For professional users, a combination of HCl and NaOH is recommended for effective cleaning. These chemicals, commonly used in industrial-scale cleaning, should be handled exclusively by trained professionals following proper safety procedures. Post-chemical cleaning, membranes should be flushed with deionized water (DW) to remove residual contaminants. Although DW flushing effectively removes some foulants through hydraulic action, it is insufficient for insoluble scalants, highlighting the need for chemical cleaning.
For household or decentralized users, the use of HCl is discouraged due to potential health and handling risks. Instead, citric acid offers a safer and equally effective alternative for removing alkaline scaling. DW flushing remains a primary cleaning method for non-professionals, offering a safe way to maintain membranes without chemical exposure.
By adopting user-specific, two-step cleaning protocols, membrane performance can be effectively restored (Fig. S10(b)), ensuring the sustainable operation of ED systems for brackish groundwater treatment.
Our investigation into various cleaning methods revealed that physical cleaning techniques, such as DW and NaOH, were ineffective in removing alkaline scaling.
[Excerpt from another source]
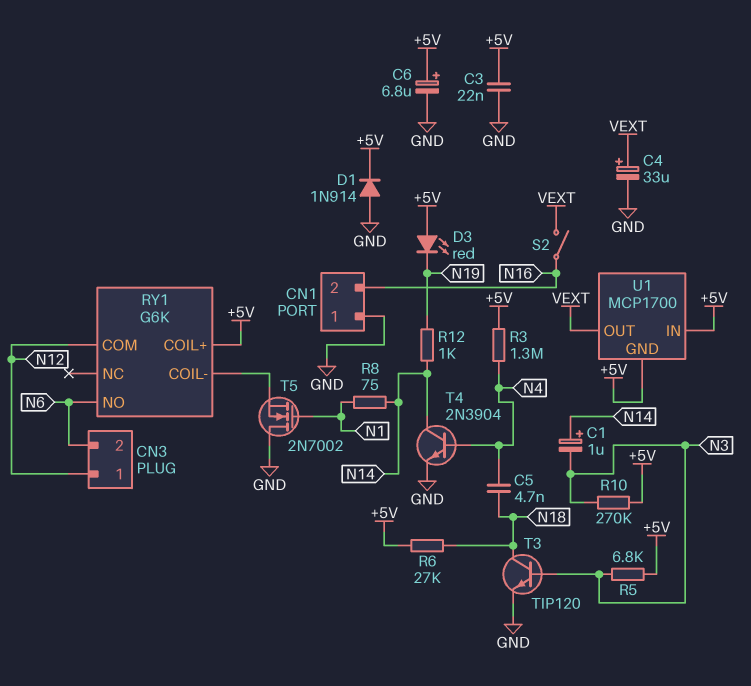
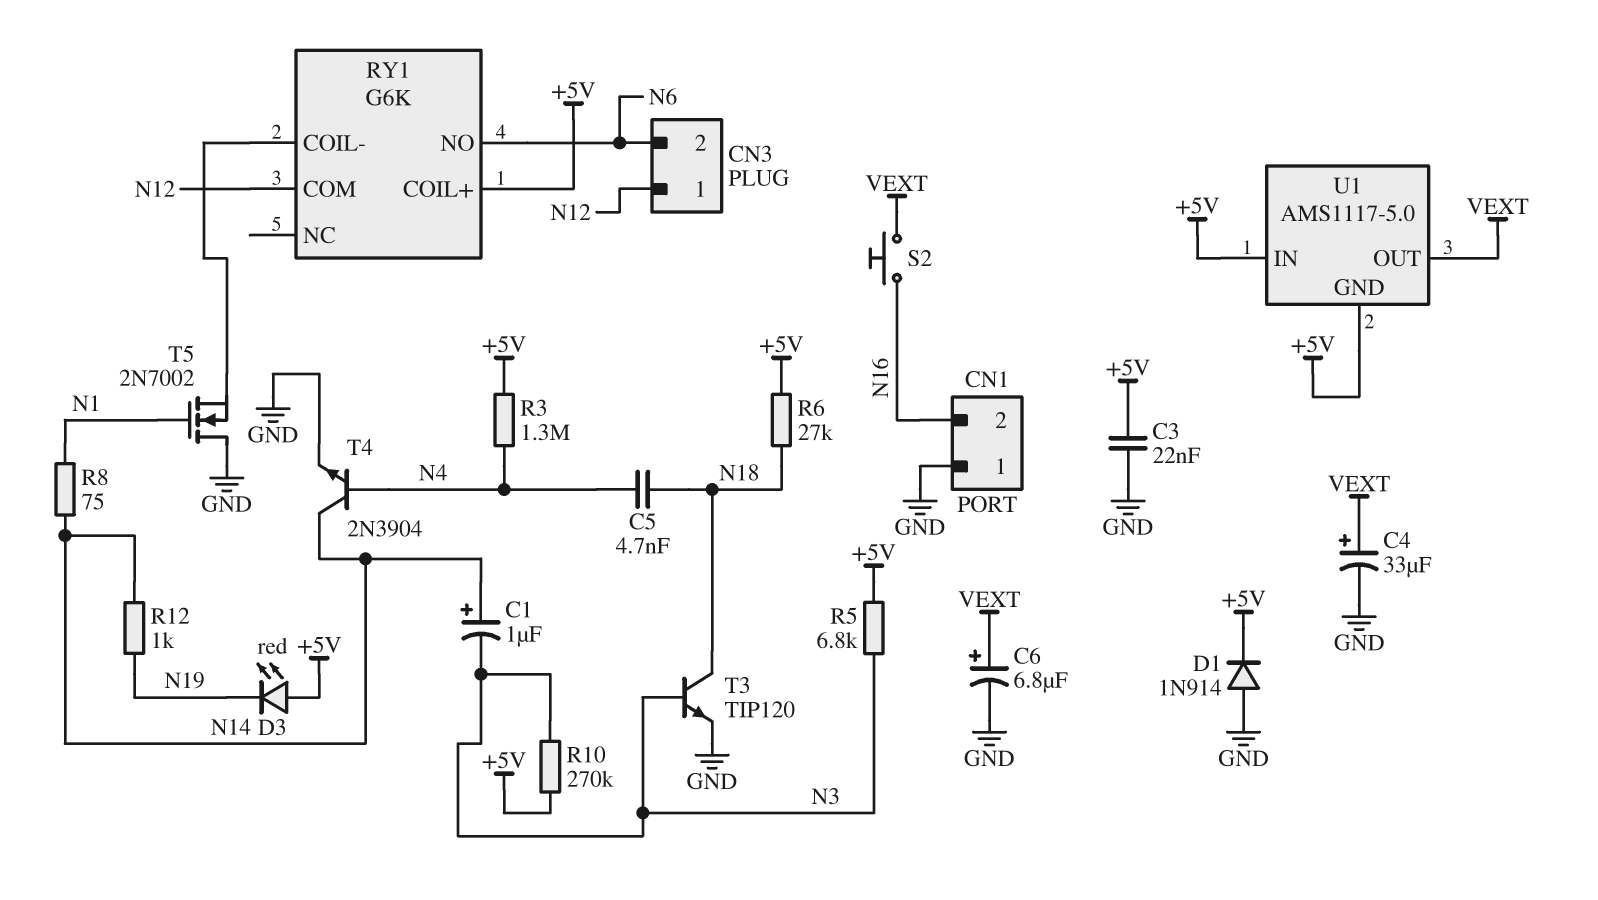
C6: 6.8uF (plus +5V, minus GND) -> 6.8uF (plus VEXT, minus GND)
S2: switch (N16, VEXT) -> button (N16, VEXT)
U1: MCP1700 -> AMS1117-5.0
In contrast, acidic solutions, particularly HCl and HAc, show promise in addressing inorganic scaling, with citric acid emerging as a viable option for household-level cleaning applications. Despite their respective strengths, none of the individual cleaning methods was able to fully eliminate all foulants. Based on these findings, we recommend a comprehensive cleaning protocol that combines acid cleaning followed by base cleaning to restore membrane performance and extend the operational lifespan of ED systems. This multi-step approach helps address both organic and inorganic fouling, improves membrane recovery and supports the long-term sustainability of brackish groundwater desalination systems.
The data supporting this article have been included as part of the SI.